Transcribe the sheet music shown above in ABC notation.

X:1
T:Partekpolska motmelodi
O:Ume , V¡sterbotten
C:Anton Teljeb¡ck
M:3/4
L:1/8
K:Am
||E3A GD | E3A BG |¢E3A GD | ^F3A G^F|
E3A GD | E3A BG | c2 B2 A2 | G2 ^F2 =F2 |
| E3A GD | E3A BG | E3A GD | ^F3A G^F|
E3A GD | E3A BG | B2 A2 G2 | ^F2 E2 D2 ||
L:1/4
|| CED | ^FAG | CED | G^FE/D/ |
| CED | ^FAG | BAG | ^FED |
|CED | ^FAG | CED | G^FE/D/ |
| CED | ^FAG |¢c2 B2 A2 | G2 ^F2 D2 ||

■ ■ ■

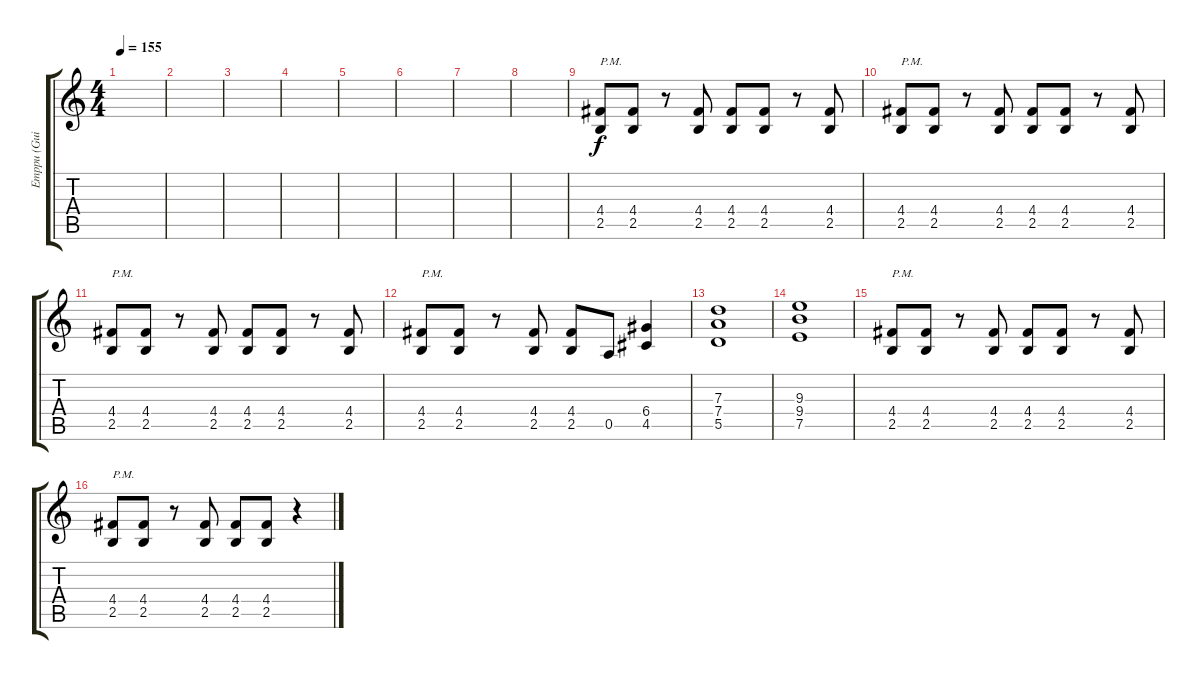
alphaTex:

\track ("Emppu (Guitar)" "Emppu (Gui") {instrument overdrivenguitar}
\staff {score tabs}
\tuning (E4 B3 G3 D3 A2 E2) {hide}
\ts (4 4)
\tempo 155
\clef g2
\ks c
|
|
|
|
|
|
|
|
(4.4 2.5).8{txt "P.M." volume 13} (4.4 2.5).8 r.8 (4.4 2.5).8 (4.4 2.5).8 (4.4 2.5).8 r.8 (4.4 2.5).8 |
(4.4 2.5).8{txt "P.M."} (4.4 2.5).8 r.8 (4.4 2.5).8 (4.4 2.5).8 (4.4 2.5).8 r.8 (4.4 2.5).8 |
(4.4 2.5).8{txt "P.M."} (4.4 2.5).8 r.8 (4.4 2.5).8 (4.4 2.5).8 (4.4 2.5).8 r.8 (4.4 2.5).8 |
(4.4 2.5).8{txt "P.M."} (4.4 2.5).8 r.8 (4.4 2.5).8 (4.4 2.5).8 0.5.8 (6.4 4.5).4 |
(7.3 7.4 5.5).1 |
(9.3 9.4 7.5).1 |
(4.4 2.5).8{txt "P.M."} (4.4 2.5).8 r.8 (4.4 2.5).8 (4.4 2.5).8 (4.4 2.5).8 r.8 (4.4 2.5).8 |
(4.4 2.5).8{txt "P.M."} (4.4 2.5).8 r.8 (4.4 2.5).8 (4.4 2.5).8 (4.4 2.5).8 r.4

■ ■ ■

**Aim**
How many lines of the records contain the word "above"? Reply with the number alone.

**Written response**
1